Der Tweet von Prieto kam Stunden nachdem Donald Trump am Freitag eine neue Exekutive Anordnung unterzeichnete, die die Sanktionen gegen Kuba ausweitet und ausländische Finanzinstitute ins Visier nimmt sowie Vermögenswerte in den Sektoren Energie, Verteidigung, Bergbau und Finanzdienstleistungen blockiert.

Die Maßnahme kommt zu den über 240 Sanktionen hinzu, die von der Trump-Administration seit Januar 2026 verhängt wurden.

In his publication, Prieto quoted directly Miguel Díaz-Canel: «Kein Aggressor, so mächtig er auch sein mag, wird in Kuba eine Kapitulation finden», und er hob hervor, dass mehr als sechs Millionen Kubaner die Kampagne «Meine Unterschrift für das Vaterland» unterzeichneten, bevor sie am Ersten Mai marschierten.

Der Regierungsapparat hat 6.230.973 Unterschriften in dieser Kampagne angekündigt, wobei Minister Bruno Rodríguez erklärte, dass dies 81% der Bevölkerung repräsentiert.

Sin embargo, der Oppositionsführer José Daniel Ferrer und andere Aktivisten beschuldigten massive Zwangsmaßnahmen an Arbeitsplätzen, Schulen und Verteidigungskomitees der Revolution, um die Unterschriften zu sammeln, und bezeichneten die Kampagne als «propagandistische Farce».

Die Maidemonstration wurde von der Plaza de la Revolución zur Antiimperialistischen Tribüne José Martí verlegt, gegenüber der Botschaft der Vereinigten Staaten am Malecón in Havanna, mit dem offiziellen Argument der „Austerität“ angesichts der „Energieblockade“.

Die Teilnahme war im Vergleich zu den Vorjahren bemerkenswert niedrig, mit starker Präsenz von Sicherheitskräften und Druck auf Arbeiter und Studierende, um teilzunehmen.

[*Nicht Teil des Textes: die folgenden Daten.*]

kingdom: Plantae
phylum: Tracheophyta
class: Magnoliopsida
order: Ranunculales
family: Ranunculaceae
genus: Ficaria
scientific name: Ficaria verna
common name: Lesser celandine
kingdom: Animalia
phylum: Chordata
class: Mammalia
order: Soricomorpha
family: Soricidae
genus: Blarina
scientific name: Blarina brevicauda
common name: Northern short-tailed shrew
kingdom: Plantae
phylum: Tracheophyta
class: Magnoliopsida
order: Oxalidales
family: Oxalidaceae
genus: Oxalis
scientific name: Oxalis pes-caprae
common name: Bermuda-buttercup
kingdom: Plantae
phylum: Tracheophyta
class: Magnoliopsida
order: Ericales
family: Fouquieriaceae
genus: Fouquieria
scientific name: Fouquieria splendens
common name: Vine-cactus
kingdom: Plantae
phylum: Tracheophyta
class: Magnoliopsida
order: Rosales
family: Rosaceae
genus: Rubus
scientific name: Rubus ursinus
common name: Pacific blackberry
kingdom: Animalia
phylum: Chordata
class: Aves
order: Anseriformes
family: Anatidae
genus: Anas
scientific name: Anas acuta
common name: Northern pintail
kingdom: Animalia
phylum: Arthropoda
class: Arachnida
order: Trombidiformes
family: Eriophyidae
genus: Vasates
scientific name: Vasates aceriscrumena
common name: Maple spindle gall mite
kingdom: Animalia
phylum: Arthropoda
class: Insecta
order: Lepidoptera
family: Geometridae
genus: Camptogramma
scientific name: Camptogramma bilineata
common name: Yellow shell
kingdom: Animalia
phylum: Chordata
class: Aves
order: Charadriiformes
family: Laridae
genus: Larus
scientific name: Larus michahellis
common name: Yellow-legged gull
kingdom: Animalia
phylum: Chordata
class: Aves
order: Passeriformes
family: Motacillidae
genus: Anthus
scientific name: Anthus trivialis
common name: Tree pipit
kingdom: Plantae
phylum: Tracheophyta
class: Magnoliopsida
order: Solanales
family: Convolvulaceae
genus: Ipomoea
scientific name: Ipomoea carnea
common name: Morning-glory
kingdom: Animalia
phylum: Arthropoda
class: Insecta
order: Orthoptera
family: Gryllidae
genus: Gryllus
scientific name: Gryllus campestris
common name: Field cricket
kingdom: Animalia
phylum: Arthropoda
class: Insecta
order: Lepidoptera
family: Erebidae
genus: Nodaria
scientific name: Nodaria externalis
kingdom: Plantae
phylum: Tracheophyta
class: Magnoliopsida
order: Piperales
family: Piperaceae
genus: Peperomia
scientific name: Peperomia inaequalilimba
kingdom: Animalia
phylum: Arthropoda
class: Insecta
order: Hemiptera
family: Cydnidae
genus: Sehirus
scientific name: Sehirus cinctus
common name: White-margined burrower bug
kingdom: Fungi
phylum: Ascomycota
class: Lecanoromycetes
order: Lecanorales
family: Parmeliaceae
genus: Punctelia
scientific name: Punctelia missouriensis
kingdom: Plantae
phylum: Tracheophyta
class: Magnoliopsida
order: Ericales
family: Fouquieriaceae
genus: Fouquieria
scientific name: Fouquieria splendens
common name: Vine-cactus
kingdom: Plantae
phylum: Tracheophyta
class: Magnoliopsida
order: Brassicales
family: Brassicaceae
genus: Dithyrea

Raúl Castro, 94 Jahre alt und deutlich angeschlagen, präsidierte die politische Veranstaltung und erhielt symbolisch die beiden Bücher mit den gesammelten Unterschriften.

Der Kontext, in dem Prieto seine Botschaft übermittelt, ist von höchster Spannung. Am Donnerstag drohte Trump bei einem privaten Dinner in West Palm Beach mit der Entsendung des Flugzeugträgers USS Abraham Lincoln in nur hundert Metern Entfernung von den kubanischen Küsten, um die Kapitulation des Regimes zu erzwingen, und erklärte, dass die Vereinigten Staaten „Kuba fast sofort übernehmen“ werden.

Prieto ist seit Monaten einer der aktivsten Sprecher des Regimes in den sozialen Netzwerken. Im März, während der Proteste in Morón, Ciego de Ávila, rief er auf X dazu auf, „uns gemeinsam mit Díaz-Canel vereint zu halten“ und deutete an, dass der israelische Mossad hinter den Unruhen steckte.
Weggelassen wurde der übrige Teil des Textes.